Jocelina Ferreira, de 48 anos, vai lançar-se em mais um desafio e as “borboletas” na barriga já lhe fazem cócegas. Começou tarde nesta ‘coisa’ das corridas, mas o bichinho nunca mais a largou. Depois de se ter sagrado campeã nacional, vai participar no seu primeiro Campeonato do Mundo.
Treina quase todos os dias e a preparação é, muitas vezes, feita na Nossa Senhora do Monte e na Maunça, onde tem altimetria. A última prova em que participou foi nos Trilhos Loucos da Reixida, já a pensar na prova mundial. “Gosto muito de fazer esta corrida, porque é como estar em família. Foi uma oportunidade para abrir o pulmão. Foi um bom treininho.”
Apesar da solidão deste desporto que obriga os atletas a passarem horas sozinhos a subir e a descer montanhas, Jocelina destaca a solidariedade entre todos. “Se alguém passa por um atleta em dificuldades pára sempre para perguntar se precisa de ajuda. Existe competição, mas saudável.”
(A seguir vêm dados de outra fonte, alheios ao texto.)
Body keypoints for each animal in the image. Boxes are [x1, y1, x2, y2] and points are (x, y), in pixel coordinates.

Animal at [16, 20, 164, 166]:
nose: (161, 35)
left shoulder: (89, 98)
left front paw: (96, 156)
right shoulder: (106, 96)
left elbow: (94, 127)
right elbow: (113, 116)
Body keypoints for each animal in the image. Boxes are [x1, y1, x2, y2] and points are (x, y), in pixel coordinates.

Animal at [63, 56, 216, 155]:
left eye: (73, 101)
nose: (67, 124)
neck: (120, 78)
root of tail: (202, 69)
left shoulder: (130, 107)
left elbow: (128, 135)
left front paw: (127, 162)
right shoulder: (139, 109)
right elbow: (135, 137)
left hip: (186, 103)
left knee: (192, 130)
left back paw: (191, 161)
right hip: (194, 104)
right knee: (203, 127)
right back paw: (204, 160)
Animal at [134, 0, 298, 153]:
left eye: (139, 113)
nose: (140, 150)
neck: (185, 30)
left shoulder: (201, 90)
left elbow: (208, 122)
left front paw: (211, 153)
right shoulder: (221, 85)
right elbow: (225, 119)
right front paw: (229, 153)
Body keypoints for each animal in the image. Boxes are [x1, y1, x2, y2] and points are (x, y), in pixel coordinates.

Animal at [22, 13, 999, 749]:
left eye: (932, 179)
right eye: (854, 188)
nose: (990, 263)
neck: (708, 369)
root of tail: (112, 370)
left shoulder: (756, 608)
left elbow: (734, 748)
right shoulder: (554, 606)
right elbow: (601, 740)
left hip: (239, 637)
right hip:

A história desta mãe de dois filhos, agora com 25 e 22 anos, sai fora da norma. Nunca tinha feito desporto até aos 39 anos, quando começou a fazer caminhadas e a correr para ajudar a descontrair, sobretudo, a parte mental. Acabou por ser desafiada por amigos a participar nas corridas organizadas pelas Brisas do Lis Night Run.
O bichinho apanhou-a e nunca mais parou. Fez o primeiro trail aos 40 anos. Começou nos dez quilómetros e aos poucos foi aumentando a distância. Conquistou a primeira vitória logo nas primeiras participações. Num mini-trail na Benfeita, em Arganil, num percurso com 15 quilómetros.
Assistente operacional no Orfeão de Leiria, Jocelina Ferreira ainda apoia a empresa familiar. Conciliar trabalho, família e desporto não é fácil, mas tem conseguido. “Ando sempre a mil. Vou para a serra à noite ou faço corrida logo de manhã. Correr faz parte da minha rotina diária. O resto foi surgindo.”
Jocelina Ferreira começou por representar a Juventude Vidigalense, clube que ficou no seu coração. “Tenho orgulho neles e foram dois anos de que gostei muito. Quando os vejo brilhar fico muito feliz com o sucesso deles”, revela ao JORNAL DE LEIRIA.